All’ottavo posto metto la partita di Flavio Cobolli contro Zizou Bergs in Coppa Davis, una sfida che ha confermato l’ottimo tennis dell’azzurro e che promette di essere l’apripista per il 2026. Cobolli ha conquistato la vittoria 6-3 6-7(5) 7-6(15) in uno dei tie-break più lunghi nella storia della Coppa Davis. Il forfait di Musetti ha dato a Cobolli la chance da titolare numero uno, e lui non l’ha tradita.
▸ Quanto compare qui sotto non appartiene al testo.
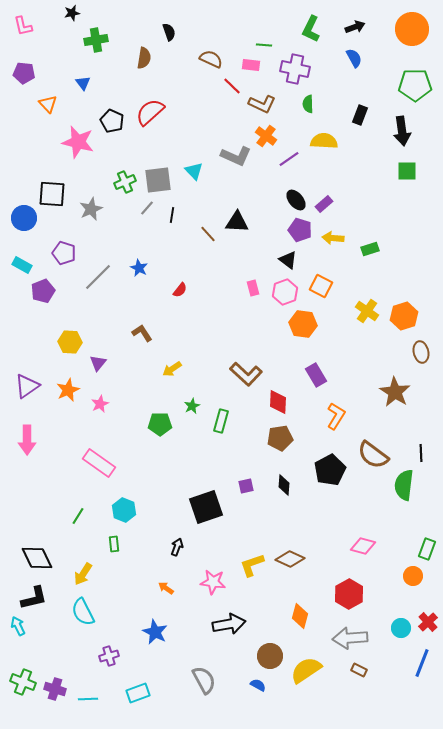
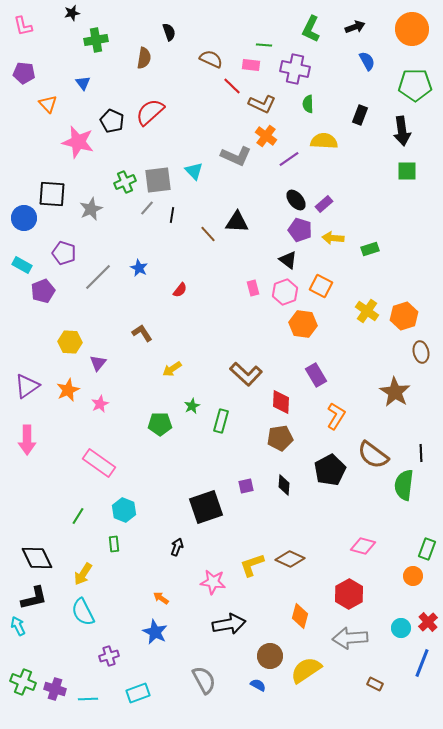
blue semicircle at (354, 58): moved 13 px right, 3 px down
red diamond at (278, 402): moved 3 px right
orange arrow at (166, 588): moved 5 px left, 10 px down
brown rectangle at (359, 670): moved 16 px right, 14 px down
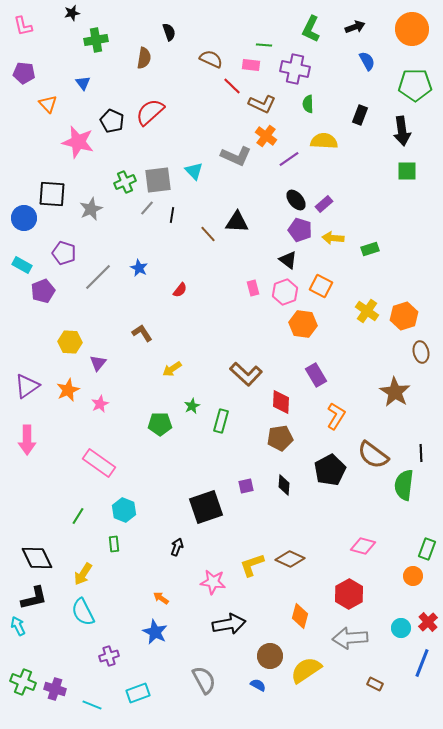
cyan line at (88, 699): moved 4 px right, 6 px down; rotated 24 degrees clockwise
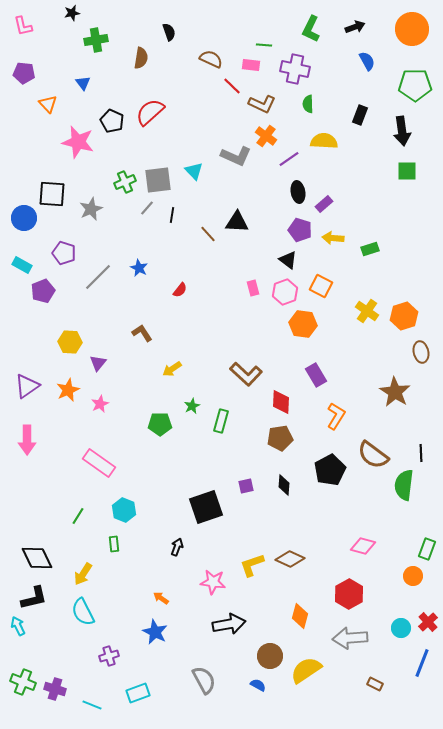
brown semicircle at (144, 58): moved 3 px left
black ellipse at (296, 200): moved 2 px right, 8 px up; rotated 30 degrees clockwise
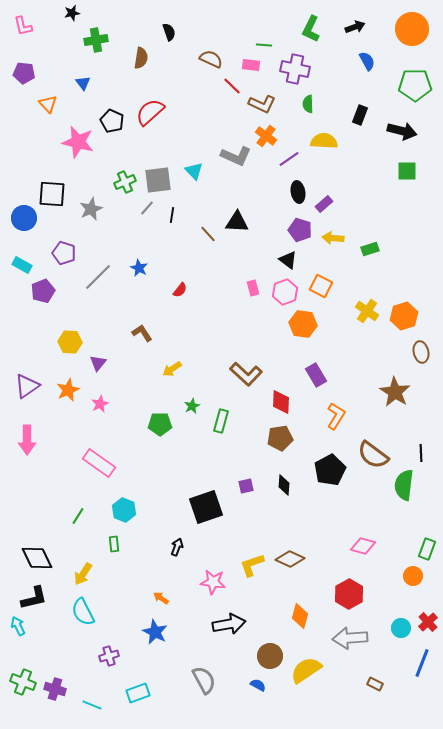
black arrow at (402, 131): rotated 68 degrees counterclockwise
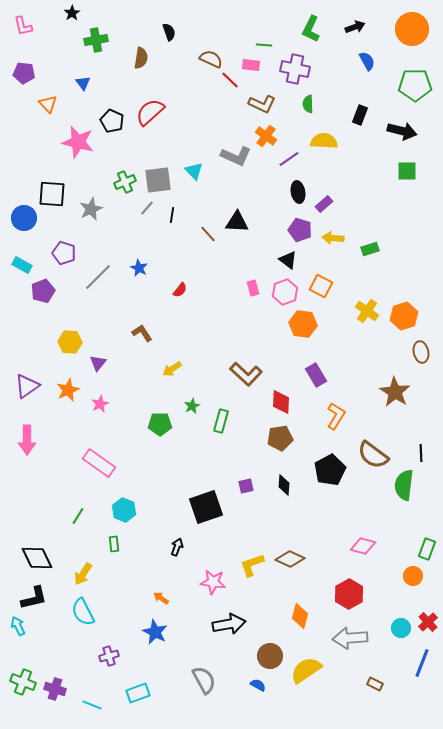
black star at (72, 13): rotated 21 degrees counterclockwise
red line at (232, 86): moved 2 px left, 6 px up
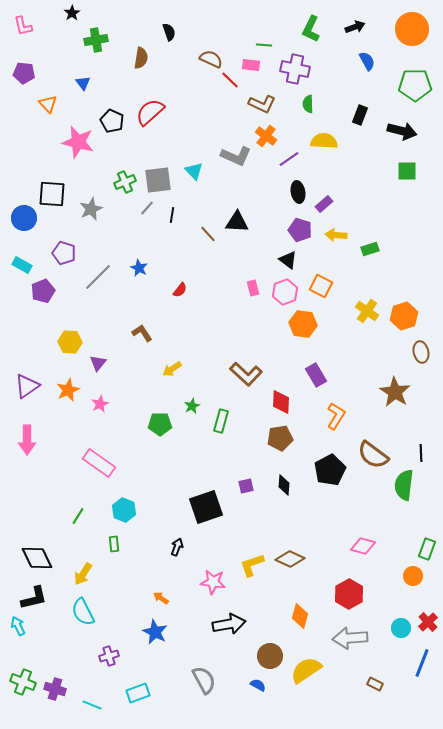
yellow arrow at (333, 238): moved 3 px right, 3 px up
A fine match Cobolli ha rivelato che non riusciva neanche a seguire i punti del tie-break, segno di quanto fosse dentro la partita.

9) Victoria Mboko

Nono posto per Victoria Mboko. E’ giovane, è grintosa, è potente e ha avuto un 2025 al di là delle aspettative, probabilmente anche delle sue. Si è fatta notare dal grande pubblico al Roland Garros dove, proveniente dalle qualificazioni ha raggiunto il terzo turno per poi concludere l’anno con la vittoria nel WTA 1000 di Montreal, sempre partendo dalle qualificazioni, e poi bissando ad Hong Khong.

10) TennisTalker

Last but not least: noi di TennisTalker. Chiudo la mia classifica con un po’ di auto-celebrazione, ma con orgoglio! Il 2025 è stato un anno di cambiamenti, crescita e piccoli grandi traguardi: il Magazine ha avuto un’impennata di visualizzazioni grazie all’ampliamento della redazione, i social continuano a conquistare followers, il nuovo podcast funziona alla grande, il sito “madre” di TennisTalker è sempre più solido e il team… beh, il team è ancora più numeroso e, di conseguenza, sempre più indaffarato. E sapete qual è la parte migliore? Proprio questo: correre, inventare, fare mille cose insieme. E allora il mio sogno per il 2026 è semplice: continuare a essere sempre più indaffarati… e felici di esserlo.